Please echo, word for word, the rows between the line holding "gefressen wird und" and the line holding "Jetzt kontaktieren", inclusive, and give nothing else.

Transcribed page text
++++++++++++++++++++

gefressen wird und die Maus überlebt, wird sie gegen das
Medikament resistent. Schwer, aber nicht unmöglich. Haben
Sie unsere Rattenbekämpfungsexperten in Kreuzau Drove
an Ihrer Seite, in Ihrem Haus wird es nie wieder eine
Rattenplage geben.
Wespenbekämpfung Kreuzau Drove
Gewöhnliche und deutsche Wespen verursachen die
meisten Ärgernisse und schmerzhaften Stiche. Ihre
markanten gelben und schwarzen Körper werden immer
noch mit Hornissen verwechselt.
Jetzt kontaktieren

++++++++++++++++++++

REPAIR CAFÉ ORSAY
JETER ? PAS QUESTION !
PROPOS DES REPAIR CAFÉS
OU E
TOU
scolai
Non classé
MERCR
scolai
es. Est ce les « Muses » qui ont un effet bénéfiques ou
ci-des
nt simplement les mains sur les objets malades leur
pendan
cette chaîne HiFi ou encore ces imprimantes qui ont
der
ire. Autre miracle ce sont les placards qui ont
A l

++++++++++++++++++++

__Worked solution__
gefressen wird und die Maus überlebt, wird sie gegen das
Medikament resistent. Schwer, aber nicht unmöglich. Haben
Sie unsere Rattenbekämpfungsexperten in Kreuzau Drove
an Ihrer Seite, in Ihrem Haus wird es nie wieder eine
Rattenplage geben.
Wespenbekämpfung Kreuzau Drove
Gewöhnliche und deutsche Wespen verursachen die
meisten Ärgernisse und schmerzhaften Stiche. Ihre
markanten gelben und schwarzen Körper werden immer
noch mit Hornissen verwechselt.
Jetzt kontaktieren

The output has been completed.